• [TEXT BLOCK]:
——

Fetching synonyms from CZI and SoftwareKG dataset 

Considering that CZI has synonyms fetched from most used software websites (PyPi, CRAN, Bioconductor and SciCrunch) this notebook will for every software in the benchmark query the datasets and try to retrieve synonyms. 

First we save all unique software names (lowered) into a dictionary, the using a function get_synonyms_CIZ, we find all synonyms that have software_mention (lowered) the same as the key in the dictionary. Dictionary is used in order to speed up the process.

Next, we query SoftwareKG graphs for synonyms (lowered). Again, the dictionary is used to speed up the process by querieng only once for the same name. This is done in get_synonyms_from_SoftwareKG function.

CZI dataset was downloaded from https://datadryad.org/dataset/doi:10.5061/dryad.6wwpzgn2c#methods (disambiguated file).
SoftwareKG SPARQL point: https://data.gesis.org/somesci/sparql

In [16]:
import pandas as pd 
#Read files
df = pd.read_csv("CZI/synonyms_matrix.csv")
benchmark_df = pd.read_excel("Benchmark.xlsx")

In [17]:
#check for null values and drop them
#turning all names into strings
print(df["software_mention"].isnull().sum())
df = df.dropna(subset=["software_mention"])
print(df["software_mention"].isnull().sum())
df['software_mention'] = df['software_mention'].astype(str)  # Convert all values to strings
benchmark_df['name']=benchmark_df['name'].astype(str)


2
0


In [18]:
#making a dictionary for the benchmark
benchmark_dictonary = {name.lower(): set() for name in benchmark_df["name"].unique()}


In [19]:
#Function that retirieves synonyms for each software mention
def get_synonyms_from_CZI(df, dictionary):
    for key in dictionary.keys():
        # Find matching rows in synonyms_df where the software mention matches the dictionary key
        matches = df[df["software_mention"].str.lower() == key]["synonym"].tolist()
        # Store synonyms as a list
        dictionary[key].update(matches)

    

In [20]:
from SPARQLWrapper import SPARQLWrapper, JSON


def get_synonyms_from_SoftwareKG(dictionary):
    # Define the SPARQL endpoint
    sparql = SPARQLWrapper("https://data.gesis.org/somesci/sparql")
    # Execute the query
    for key in dictionary.keys():
        query = f"""

——

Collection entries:
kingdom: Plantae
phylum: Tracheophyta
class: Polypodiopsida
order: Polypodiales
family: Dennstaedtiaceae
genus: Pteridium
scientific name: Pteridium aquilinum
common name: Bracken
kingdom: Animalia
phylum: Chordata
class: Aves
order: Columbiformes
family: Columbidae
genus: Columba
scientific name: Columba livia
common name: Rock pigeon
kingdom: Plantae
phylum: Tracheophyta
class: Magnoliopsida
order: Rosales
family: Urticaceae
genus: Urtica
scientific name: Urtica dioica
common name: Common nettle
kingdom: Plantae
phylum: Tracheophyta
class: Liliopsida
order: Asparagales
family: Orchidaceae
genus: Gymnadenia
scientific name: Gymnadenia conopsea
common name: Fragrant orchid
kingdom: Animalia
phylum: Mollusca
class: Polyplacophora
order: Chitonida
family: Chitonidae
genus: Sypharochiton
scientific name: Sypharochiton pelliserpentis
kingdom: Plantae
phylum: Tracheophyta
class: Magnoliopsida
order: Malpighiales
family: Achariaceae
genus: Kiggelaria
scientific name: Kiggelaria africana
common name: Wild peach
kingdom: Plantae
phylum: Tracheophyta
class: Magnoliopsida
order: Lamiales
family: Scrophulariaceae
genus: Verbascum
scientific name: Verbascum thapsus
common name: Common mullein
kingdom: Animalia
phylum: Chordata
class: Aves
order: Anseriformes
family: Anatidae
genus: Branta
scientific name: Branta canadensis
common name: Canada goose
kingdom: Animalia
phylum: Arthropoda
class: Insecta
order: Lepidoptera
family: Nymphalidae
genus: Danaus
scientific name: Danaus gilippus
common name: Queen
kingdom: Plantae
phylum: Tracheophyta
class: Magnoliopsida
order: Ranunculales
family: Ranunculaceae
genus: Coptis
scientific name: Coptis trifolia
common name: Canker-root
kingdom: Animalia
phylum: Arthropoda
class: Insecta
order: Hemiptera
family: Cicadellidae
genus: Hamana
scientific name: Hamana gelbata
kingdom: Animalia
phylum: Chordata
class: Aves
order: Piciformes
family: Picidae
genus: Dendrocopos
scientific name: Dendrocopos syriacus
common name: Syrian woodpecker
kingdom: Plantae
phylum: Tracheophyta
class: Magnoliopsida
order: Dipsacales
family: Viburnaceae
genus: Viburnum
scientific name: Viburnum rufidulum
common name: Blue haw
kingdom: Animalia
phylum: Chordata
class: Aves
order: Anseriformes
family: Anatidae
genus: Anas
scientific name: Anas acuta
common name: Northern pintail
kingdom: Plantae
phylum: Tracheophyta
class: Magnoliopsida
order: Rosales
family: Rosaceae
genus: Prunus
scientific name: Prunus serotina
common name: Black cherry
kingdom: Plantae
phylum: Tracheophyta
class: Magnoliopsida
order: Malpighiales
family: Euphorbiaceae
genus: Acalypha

——

• [STATED PROBLEM A]: Duplicate the passage of the notebook on software synonyms that starts at "First we save" and ends at "up the process.".
• [STATED PROBLEM B]: Go on with the notebook on software synonyms, picking up from the point at which it stops.

• [RESPONSE A]:
First we save all unique software names (lowered) into a dictionary, the using a function get_synonyms_CIZ, we find all synonyms that have software_mention (lowered) the same as the key in the dictionary. Dictionary is used in order to speed up the process.

• [RESPONSE B]:
    PREFIX nif: <http://persistence.uni-leipzig.org/nlp2rdf/ontologies/nif-core#>
PREFIX sms: <http://data.gesis.org/somesci/>
PREFIX its: <http://www.w3.org/2005/11/its/rdf#>

SELECT DISTINCT ?synonym
WHERE {{
    # Find the software entity associated with the given spelling
    ?sw_phrase a nif:Phrase ;
               its:taClassRef [ rdfs:subClassOf sms:Software ] ;
               its:taIdentRef ?sw_identity ;
               nif:anchorOf "{key}" .  # Replace "Excel" with the desired software name

    # Retrieve other spellings linked to the same software identity
    ?other_phrase its:taIdentRef ?sw_identity ;
                  nif:anchorOf ?synonym .
    
    FILTER (?synonym != "{key}")  # Exclude the original input spelling from results
}}
ORDER BY ?synonym
    """
        try:
            # Set query and return format
            sparql.setQuery(query)
            sparql.setReturnFormat(JSON)
            results = sparql.query().convert()

            # Process results
            for result in results["results"]["bindings"]:
                synonym = result.get("synonym", {}).get("value")
                if synonym:
                    dictionary[key].add(synonym)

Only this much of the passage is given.